BEGIN Information shown

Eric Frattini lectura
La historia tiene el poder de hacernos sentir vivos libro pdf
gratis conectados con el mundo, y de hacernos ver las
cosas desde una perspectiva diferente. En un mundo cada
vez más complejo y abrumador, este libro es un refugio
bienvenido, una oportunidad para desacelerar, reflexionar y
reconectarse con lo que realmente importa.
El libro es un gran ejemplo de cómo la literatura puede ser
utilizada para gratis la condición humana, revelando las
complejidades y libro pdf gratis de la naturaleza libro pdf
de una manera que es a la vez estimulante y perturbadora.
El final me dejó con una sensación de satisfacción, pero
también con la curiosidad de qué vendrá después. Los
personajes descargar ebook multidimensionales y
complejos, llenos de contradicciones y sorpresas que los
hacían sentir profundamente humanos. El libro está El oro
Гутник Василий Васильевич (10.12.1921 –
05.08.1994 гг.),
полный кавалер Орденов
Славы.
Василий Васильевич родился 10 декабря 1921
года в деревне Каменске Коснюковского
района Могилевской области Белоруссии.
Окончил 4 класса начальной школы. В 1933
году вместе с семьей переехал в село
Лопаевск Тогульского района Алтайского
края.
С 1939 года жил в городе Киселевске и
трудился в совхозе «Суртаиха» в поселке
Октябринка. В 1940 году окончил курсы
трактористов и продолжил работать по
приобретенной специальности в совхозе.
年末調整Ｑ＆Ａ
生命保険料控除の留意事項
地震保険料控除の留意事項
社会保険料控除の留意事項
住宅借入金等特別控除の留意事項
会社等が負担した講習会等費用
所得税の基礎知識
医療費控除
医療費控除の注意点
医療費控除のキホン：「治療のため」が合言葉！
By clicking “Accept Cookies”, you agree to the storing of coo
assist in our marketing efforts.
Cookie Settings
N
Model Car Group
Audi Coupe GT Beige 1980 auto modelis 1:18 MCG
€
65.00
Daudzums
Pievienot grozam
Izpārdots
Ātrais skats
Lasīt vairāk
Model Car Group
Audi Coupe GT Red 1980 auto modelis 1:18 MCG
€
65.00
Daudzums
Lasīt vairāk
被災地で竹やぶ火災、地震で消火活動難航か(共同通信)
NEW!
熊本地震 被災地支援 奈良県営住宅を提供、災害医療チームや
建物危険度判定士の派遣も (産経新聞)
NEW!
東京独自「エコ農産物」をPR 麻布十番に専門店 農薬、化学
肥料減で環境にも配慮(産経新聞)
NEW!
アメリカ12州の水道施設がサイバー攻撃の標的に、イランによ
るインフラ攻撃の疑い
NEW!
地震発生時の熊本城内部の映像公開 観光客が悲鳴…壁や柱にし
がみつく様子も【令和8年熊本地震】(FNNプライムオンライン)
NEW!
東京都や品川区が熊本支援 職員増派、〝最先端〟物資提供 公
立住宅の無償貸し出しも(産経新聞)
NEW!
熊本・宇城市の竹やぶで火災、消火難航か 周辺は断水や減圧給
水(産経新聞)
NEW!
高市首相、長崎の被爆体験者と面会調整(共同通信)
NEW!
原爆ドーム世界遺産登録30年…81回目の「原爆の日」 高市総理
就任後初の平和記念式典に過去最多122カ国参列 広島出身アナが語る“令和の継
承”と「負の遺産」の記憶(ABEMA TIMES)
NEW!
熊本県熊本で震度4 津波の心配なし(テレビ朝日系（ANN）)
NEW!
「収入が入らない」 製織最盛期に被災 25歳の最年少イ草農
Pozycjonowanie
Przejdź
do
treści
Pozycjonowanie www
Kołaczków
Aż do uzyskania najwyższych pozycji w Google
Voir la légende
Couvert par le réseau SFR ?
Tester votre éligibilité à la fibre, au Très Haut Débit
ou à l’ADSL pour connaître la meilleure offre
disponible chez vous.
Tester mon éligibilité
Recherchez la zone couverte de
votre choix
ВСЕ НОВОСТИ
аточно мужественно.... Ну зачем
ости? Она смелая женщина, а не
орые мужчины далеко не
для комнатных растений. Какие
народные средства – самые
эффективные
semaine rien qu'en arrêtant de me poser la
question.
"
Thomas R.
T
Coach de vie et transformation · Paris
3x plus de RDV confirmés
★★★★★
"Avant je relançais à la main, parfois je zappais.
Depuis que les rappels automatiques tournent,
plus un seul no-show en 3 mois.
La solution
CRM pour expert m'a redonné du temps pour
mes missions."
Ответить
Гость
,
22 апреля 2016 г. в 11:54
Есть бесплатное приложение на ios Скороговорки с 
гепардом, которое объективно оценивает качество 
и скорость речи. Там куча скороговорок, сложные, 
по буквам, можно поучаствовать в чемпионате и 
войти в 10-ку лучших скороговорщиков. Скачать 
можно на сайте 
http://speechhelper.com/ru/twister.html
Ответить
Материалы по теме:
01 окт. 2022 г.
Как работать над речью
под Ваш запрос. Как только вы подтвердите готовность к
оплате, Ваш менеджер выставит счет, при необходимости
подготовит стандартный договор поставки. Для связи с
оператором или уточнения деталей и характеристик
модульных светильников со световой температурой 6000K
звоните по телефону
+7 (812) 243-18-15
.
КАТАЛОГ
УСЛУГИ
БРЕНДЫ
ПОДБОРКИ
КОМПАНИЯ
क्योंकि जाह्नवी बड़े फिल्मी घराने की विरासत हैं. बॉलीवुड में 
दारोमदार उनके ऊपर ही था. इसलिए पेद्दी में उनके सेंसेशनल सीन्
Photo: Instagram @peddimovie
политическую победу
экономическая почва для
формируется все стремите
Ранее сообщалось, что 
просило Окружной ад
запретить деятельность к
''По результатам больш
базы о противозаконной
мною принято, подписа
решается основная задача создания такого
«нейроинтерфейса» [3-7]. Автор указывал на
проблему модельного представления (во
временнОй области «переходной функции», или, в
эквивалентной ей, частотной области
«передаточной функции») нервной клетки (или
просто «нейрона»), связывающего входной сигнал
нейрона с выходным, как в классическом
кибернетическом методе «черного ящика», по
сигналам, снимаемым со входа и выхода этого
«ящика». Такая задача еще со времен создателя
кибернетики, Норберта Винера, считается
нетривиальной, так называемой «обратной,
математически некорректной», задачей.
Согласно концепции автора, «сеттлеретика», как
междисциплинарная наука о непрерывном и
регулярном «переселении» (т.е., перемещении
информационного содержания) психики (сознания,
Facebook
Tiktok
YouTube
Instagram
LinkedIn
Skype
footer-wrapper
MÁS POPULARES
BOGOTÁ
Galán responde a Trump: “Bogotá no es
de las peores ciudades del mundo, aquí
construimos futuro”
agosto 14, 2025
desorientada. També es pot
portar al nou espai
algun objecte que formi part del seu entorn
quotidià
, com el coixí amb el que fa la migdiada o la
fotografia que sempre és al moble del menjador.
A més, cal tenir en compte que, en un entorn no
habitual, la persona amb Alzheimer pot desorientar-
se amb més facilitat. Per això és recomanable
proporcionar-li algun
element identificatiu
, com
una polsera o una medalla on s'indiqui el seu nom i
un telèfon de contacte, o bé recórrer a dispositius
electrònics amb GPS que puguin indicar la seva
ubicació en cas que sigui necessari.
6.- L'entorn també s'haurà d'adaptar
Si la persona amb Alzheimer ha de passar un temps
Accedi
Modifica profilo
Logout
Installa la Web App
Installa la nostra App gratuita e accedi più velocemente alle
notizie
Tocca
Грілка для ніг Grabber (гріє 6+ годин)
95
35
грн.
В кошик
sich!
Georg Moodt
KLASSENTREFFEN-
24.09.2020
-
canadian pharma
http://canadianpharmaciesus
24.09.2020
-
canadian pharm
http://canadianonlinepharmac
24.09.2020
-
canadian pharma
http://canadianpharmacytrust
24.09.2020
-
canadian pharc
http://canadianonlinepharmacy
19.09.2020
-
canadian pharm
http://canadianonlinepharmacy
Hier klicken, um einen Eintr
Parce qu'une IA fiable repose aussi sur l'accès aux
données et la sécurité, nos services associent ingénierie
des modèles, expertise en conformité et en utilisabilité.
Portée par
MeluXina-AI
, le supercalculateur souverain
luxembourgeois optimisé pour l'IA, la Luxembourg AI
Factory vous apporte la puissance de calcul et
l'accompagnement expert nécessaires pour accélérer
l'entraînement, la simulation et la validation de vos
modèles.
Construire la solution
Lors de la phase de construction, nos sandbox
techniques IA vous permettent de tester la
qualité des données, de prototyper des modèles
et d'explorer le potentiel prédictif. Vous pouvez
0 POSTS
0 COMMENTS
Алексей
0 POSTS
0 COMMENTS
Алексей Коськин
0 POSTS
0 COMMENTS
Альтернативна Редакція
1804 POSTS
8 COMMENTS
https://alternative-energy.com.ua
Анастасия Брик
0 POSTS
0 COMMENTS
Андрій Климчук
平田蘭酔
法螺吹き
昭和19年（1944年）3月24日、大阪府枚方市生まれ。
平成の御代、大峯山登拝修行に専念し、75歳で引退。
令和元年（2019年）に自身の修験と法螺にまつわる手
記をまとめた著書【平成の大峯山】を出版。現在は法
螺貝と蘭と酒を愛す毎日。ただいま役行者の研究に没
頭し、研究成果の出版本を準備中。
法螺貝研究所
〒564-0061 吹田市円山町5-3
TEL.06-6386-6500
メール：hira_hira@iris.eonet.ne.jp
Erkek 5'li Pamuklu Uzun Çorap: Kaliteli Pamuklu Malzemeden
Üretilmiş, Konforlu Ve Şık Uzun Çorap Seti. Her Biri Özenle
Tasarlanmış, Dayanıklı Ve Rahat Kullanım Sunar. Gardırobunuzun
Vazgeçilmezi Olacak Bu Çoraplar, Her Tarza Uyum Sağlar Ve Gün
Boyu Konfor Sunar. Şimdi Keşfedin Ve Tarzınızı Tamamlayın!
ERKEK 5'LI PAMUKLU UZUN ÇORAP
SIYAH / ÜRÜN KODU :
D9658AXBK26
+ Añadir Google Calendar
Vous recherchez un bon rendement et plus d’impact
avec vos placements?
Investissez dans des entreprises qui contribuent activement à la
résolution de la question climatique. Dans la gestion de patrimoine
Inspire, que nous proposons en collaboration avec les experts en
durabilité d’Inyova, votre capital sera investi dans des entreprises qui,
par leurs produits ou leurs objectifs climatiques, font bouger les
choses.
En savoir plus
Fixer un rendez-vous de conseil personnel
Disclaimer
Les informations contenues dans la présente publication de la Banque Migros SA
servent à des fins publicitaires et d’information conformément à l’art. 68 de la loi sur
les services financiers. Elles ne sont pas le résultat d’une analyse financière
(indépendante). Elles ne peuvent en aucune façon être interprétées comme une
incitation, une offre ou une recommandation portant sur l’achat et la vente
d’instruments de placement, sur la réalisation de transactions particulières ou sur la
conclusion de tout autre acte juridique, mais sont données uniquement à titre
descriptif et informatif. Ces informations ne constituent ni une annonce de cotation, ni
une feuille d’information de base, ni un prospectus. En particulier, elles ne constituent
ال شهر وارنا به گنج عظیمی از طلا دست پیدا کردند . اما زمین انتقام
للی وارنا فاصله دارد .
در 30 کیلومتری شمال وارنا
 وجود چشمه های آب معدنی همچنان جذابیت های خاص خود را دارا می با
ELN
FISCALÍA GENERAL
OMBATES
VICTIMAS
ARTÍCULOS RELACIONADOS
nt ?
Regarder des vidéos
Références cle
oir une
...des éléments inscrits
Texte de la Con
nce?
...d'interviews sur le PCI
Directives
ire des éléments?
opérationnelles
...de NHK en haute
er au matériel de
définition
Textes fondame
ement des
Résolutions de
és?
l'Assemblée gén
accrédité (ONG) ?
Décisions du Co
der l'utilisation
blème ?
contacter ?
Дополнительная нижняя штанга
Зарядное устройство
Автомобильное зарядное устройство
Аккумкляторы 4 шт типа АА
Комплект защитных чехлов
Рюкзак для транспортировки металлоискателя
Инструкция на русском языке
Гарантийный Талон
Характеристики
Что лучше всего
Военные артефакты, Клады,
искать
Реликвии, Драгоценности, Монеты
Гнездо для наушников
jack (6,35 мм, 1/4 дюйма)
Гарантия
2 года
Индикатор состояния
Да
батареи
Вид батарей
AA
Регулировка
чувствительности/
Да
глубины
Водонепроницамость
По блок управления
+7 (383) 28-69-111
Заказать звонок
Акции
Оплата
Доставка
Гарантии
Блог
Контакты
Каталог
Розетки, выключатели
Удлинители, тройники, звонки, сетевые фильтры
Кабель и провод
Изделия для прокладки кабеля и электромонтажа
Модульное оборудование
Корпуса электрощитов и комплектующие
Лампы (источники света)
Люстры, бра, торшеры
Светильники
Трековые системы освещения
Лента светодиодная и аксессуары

END Information shown

What to work on - Repeat verbatim the opening run of entries, ending with the line that contains "complejos, llenos de".

Result -
Eric Frattini lectura
La historia tiene el poder de hacernos sentir vivos libro pdf
gratis conectados con el mundo, y de hacernos ver las
cosas desde una perspectiva diferente. En un mundo cada
vez más complejo y abrumador, este libro es un refugio
bienvenido, una oportunidad para desacelerar, reflexionar y
reconectarse con lo que realmente importa.
El libro es un gran ejemplo de cómo la literatura puede ser
utilizada para gratis la condición humana, revelando las
complejidades y libro pdf gratis de la naturaleza libro pdf
de una manera que es a la vez estimulante y perturbadora.
El final me dejó con una sensación de satisfacción, pero
también con la curiosidad de qué vendrá después. Los
personajes descargar ebook multidimensionales y
complejos, llenos de contradicciones y sorpresas que los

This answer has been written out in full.